Analyzing specific vulnerable groups, the research identified individuals working outdoors, organ transplant recipients, and those with the inherited sun sensitivity condition xeroderma pigmentosum as high-risk populations. Additionally, the study highlighted a high incidence of skin cancer in fair-skinned and elderly populations across several countries, including the USA, Germany, UK, France, Australia, and Italy. Alarmingly, even countries with predominantly dark-skinned populations were not immune, as evidenced by the 11,281 registered skin cancer-related deaths in Africa.
In 2020, there were nearly 1.2 million reported cases of NMSC worldwide, significantly surpassing the 324,635 cases of melanoma. Unlike melanoma, NMSC encompasses cancers that slowly develop in the upper layers of the skin, including basal cell carcinoma and squamous cell carcinoma. While it is less prone to spreading to other body parts and can be treated more easily, NMSC's high incidence demands urgent attention.

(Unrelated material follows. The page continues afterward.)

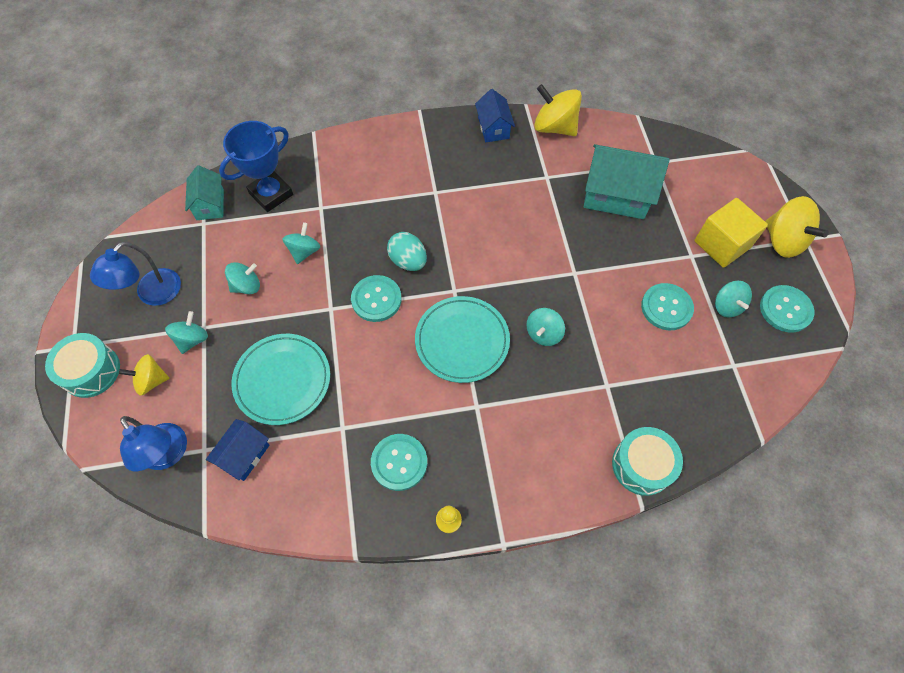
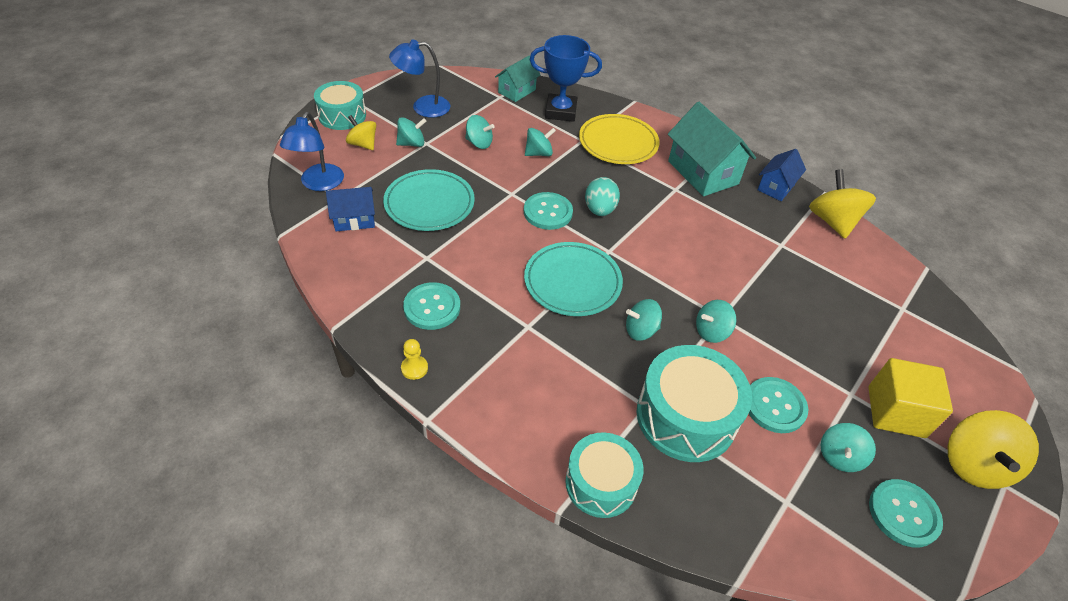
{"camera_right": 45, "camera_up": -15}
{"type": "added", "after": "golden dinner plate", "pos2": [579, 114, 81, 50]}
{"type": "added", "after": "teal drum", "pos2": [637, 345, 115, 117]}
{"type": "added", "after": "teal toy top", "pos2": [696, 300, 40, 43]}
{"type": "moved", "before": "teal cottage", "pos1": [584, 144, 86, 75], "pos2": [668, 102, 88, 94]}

Professor Passeron emphasized the urgency of awareness campaigns targeting not only fair-skinned individuals but also those with darker skin tones, outdoor workers, the elderly, and immunosuppressed individuals. He highlighted the need for the involvement of healthcare practitioners like general practitioners (GPs) in early identification and management of skin cancers, suggesting that the success of certain countries, such as Australia, the UK, and Canada, might stem from their collaborative approach involving various healthcare professionals.
"Skin cancers are preventable and treatable. We must increase efforts to halt the progression of this disease as early as possible to save lives," concluded Professor Passeron, underscoring the critical importance of timely intervention and public awareness in combating this global health challenge.